P. Djeli Clark has jumped on my list of authors that I must read regularly. He has become a part of that exclusive club, which includes Jonathan Carroll, Charles de Lint, Percival Everett, Guy Gavriel Kay, & Haruki Murakami. I have read multiple works by the aforementioned authors and Clark has found his place amongst this special company.

I have really enjoyed the Dead Djinn Universe series of stories that include the novel, A Master of Djinn and the novella, The Haunting of Tram Car 015. A Dead Djinn in Cairo is the original short story that begins the series and introduces us to Fatma el-Sha’arawi, the youngest woman working for the Ministry of Alchemy, Enchantments and Supernatural Entities in an alternate Cairo, Egypt.
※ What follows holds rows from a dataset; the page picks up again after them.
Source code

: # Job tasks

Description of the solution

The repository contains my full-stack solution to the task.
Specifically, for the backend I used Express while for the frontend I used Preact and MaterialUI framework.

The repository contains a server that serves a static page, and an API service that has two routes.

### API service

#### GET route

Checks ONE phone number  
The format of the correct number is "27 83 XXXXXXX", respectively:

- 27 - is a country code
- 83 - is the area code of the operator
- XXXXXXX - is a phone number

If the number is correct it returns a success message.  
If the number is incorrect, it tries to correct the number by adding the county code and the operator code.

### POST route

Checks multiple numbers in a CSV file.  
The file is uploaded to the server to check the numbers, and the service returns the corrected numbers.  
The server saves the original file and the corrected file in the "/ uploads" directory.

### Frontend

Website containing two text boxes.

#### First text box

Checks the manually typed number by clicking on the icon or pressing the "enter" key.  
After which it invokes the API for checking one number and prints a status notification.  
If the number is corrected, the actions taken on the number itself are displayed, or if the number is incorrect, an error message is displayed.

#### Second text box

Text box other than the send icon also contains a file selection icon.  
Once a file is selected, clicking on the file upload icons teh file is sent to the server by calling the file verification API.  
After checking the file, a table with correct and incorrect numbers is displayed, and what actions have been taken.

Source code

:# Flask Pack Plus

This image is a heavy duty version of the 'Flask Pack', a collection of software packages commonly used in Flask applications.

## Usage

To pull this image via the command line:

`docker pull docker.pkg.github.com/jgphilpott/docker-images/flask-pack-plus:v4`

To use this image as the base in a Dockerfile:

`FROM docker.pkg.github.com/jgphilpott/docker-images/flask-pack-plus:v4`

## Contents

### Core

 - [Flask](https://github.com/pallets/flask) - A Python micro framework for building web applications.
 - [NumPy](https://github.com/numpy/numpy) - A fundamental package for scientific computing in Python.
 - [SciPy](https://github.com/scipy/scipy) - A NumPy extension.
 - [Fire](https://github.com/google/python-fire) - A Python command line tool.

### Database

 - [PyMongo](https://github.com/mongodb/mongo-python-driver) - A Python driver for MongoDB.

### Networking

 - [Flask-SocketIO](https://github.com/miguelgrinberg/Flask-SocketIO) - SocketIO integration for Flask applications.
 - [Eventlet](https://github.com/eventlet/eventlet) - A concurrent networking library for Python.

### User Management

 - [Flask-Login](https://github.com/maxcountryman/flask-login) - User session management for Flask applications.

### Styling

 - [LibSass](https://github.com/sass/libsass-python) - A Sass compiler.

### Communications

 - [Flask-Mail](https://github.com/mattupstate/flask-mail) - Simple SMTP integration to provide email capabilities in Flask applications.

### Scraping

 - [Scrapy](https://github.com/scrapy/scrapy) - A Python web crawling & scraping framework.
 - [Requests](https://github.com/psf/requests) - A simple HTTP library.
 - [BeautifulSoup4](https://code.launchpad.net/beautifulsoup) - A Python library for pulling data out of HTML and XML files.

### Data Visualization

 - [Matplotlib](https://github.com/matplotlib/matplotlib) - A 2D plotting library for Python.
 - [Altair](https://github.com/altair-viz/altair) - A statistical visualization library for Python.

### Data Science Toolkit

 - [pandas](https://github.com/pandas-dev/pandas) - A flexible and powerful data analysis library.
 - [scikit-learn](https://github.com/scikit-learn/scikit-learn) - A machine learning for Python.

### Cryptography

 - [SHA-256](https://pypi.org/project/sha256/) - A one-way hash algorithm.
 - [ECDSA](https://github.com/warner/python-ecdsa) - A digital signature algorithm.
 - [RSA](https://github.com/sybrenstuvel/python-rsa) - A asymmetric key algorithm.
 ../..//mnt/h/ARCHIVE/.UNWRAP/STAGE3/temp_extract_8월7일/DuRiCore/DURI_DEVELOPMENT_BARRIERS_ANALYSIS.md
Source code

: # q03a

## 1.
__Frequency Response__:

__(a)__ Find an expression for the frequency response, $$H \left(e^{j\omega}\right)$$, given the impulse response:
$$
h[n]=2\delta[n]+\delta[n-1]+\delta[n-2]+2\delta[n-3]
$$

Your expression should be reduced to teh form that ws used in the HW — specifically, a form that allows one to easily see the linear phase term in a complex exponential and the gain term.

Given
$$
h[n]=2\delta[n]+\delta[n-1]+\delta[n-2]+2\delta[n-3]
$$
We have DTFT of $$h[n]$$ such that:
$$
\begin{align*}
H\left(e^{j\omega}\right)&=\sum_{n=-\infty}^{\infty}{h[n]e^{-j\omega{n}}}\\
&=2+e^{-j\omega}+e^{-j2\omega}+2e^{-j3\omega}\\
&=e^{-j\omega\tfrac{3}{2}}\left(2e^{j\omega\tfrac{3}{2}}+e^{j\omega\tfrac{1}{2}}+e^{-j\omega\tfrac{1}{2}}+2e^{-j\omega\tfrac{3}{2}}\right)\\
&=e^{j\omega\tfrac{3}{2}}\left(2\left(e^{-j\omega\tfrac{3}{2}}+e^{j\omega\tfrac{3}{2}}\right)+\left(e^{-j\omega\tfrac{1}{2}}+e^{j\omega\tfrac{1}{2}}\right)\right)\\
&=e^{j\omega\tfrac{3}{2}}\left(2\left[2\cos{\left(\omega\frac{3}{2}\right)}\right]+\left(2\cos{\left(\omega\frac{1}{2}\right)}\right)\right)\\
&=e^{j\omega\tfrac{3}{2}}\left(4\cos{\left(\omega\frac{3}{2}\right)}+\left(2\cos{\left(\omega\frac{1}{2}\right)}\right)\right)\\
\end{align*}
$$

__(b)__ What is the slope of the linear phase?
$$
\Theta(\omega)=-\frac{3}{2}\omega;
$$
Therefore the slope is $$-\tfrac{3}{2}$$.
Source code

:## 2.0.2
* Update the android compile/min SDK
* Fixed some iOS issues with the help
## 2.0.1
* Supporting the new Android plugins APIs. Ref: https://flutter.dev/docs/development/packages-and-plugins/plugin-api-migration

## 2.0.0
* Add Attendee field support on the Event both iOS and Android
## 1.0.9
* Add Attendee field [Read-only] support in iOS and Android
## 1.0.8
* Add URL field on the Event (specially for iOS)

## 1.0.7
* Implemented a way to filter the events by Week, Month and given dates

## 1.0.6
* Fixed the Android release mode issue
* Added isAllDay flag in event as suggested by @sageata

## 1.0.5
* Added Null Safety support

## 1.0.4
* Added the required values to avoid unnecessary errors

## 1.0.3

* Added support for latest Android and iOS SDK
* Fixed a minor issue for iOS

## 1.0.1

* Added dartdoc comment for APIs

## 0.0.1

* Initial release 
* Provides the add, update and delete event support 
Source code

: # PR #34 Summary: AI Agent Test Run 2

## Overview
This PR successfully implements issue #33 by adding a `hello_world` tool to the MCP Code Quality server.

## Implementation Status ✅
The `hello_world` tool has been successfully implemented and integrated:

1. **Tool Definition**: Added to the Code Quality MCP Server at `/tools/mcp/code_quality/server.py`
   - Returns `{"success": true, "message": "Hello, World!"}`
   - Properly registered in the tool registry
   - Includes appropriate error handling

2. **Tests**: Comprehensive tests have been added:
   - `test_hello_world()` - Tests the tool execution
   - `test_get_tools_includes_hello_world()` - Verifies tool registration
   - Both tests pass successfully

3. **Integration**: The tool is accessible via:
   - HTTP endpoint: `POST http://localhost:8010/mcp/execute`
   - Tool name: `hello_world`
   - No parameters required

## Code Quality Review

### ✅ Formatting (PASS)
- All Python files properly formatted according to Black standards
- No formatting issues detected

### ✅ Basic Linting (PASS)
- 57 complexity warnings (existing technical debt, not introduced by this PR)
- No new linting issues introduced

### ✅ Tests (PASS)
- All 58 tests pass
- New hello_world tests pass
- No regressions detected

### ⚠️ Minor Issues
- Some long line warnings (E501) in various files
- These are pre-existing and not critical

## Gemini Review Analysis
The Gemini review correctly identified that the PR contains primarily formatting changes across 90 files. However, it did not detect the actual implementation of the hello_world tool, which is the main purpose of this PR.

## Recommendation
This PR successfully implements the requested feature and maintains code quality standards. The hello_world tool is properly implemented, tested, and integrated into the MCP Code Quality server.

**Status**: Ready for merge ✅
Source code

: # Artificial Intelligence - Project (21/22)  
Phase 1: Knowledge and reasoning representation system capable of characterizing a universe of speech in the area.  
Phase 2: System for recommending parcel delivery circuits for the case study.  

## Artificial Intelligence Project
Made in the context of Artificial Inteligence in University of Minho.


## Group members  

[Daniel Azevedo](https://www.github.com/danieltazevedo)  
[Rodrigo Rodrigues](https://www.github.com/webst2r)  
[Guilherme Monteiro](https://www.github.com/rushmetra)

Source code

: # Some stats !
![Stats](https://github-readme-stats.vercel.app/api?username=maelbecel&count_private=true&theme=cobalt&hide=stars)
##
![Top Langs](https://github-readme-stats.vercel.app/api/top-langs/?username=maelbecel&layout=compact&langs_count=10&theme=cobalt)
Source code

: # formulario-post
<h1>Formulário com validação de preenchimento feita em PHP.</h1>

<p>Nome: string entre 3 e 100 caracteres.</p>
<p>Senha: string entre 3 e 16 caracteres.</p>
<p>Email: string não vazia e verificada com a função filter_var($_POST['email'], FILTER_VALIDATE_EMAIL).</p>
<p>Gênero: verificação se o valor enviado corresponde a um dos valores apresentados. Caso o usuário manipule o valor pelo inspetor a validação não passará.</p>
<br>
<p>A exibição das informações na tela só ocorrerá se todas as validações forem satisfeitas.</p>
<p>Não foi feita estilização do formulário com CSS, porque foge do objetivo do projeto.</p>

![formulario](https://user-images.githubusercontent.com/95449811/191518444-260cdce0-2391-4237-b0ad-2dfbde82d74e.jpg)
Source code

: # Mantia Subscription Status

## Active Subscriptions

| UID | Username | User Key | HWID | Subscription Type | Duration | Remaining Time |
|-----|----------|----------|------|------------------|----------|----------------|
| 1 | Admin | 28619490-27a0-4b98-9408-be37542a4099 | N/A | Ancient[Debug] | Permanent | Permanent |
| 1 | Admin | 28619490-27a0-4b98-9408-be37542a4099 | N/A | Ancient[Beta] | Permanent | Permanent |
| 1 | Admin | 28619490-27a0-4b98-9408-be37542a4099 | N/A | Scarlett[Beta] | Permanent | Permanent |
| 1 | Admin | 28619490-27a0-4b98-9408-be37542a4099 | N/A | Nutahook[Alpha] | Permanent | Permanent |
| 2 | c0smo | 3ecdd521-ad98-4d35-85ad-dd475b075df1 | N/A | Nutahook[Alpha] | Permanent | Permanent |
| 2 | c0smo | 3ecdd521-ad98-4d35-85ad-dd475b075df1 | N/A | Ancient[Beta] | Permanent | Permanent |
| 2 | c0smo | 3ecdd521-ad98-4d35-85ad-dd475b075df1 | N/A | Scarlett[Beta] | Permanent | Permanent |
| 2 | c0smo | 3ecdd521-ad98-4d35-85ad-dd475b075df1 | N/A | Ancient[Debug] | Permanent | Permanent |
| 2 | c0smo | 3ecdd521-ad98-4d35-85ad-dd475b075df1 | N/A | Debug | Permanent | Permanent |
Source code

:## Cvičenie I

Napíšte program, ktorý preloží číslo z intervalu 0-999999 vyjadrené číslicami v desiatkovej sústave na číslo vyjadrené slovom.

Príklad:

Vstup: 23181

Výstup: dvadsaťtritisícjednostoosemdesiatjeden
Investigating a djinn’s murder, Fatma is drawn into a world of necromancy, otherworldly realms, and journeys across the space-time continuum. This post-colonial Cairo was a vibrant, chaotic mix of humanity and the unseen, where djinns, angels, and ghouls walked among humans, creating an unsettling harmony. The author solves the murder effectively, establishing the foundation for the rest of the series.

Clark has written a fantastic and original fantasy series that deserves to reach more readers and injects new life into my favorite genre. I hope he continues to write stories in this fictional world and it will go down as one of my favorite fantasy series. Bravo, P. Djeli Clark!